Time-Resolved Spectroscopy and High-Efficiency Light-Driven Hydrogen Evolution of a {mo3 S4 }-Containing Polyoxometalate-Based System.

Polyoxothiometalate ions (ThioPOM) are active hydrogen-evolution reaction (HER) catalysts based on modular assembly built from electrophilic clusters {MoSx } and vacant polyoxotungstates. Herein, the dumbbell-like anion [{(PW11 O39 )Mo3 S4 (H2 O)3 (OH)}2 ]8- exhibits very high light-driven HER activity, while the active cores {Mo3 S4 } do not contain any exposed disulfido ligands, which were suspected to be the origin of the HER activity. Moreover, in the catalyst architecture, the two central {Mo3 S4 } cores are sandwiched by two {PW11 O39 }7- subunits that act as oxidant-resistant protecting groups and behave as electron-collecting units.
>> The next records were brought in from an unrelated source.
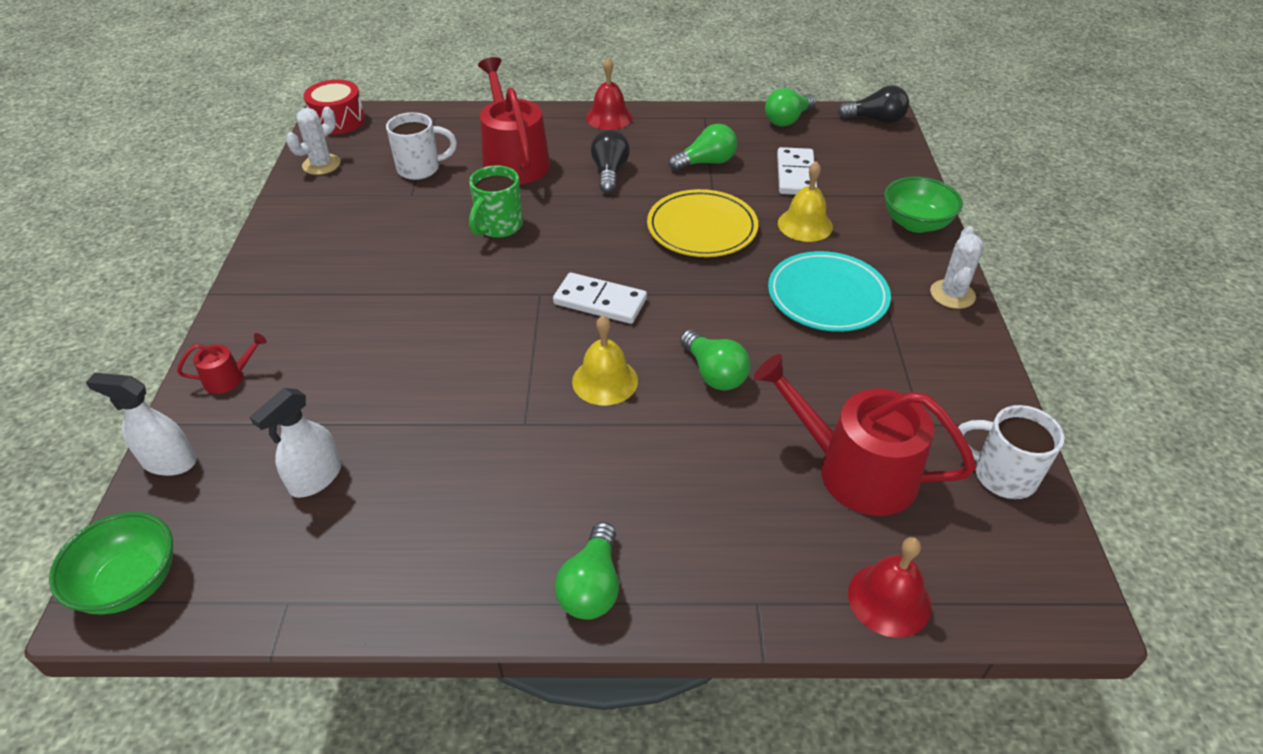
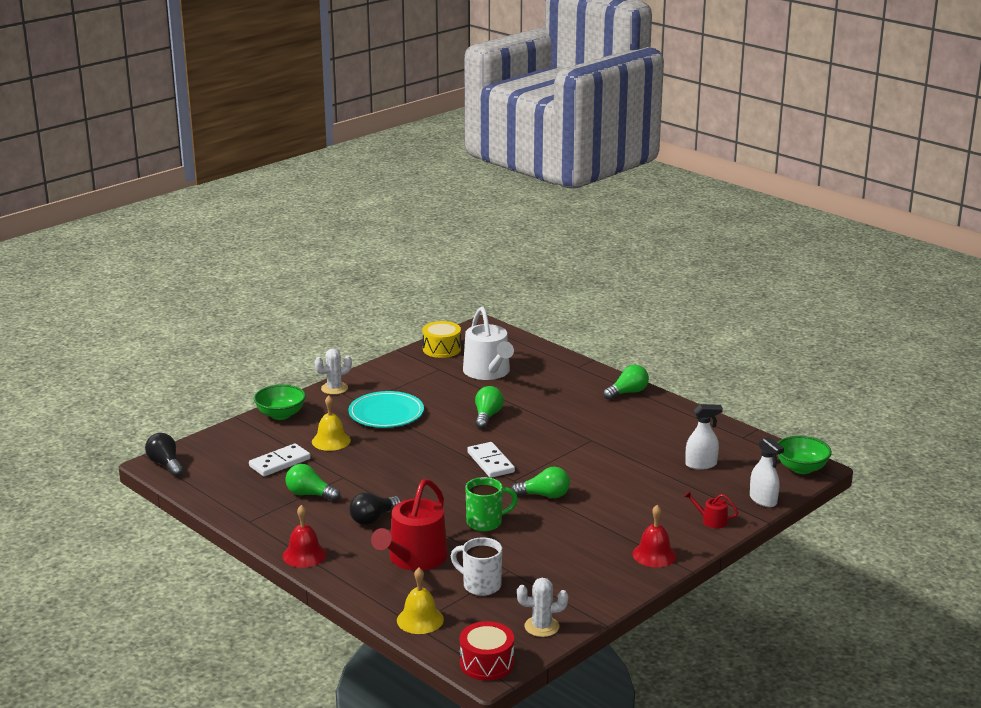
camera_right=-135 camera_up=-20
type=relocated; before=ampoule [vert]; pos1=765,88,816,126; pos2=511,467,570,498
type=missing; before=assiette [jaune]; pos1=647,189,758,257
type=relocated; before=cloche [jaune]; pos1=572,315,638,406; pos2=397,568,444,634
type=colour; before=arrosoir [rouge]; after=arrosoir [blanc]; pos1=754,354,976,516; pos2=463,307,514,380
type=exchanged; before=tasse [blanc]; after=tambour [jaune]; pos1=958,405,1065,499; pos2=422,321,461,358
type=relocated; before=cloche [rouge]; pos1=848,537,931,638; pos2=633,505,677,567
A detailed photophysical study was carried out confirming the reductive quenching mechanism of the photosensitizer [Ir(ppy)2 (dtbbpy)]+ by the sacrificial donor triethanolamine (TEOA) and highlighting the very high rate constant of the electron transfer from the reduced photosensitizer to the ThioPOM catalyst. Such results provide new insights into the field of molecular catalytic systems able to promote high HER activity.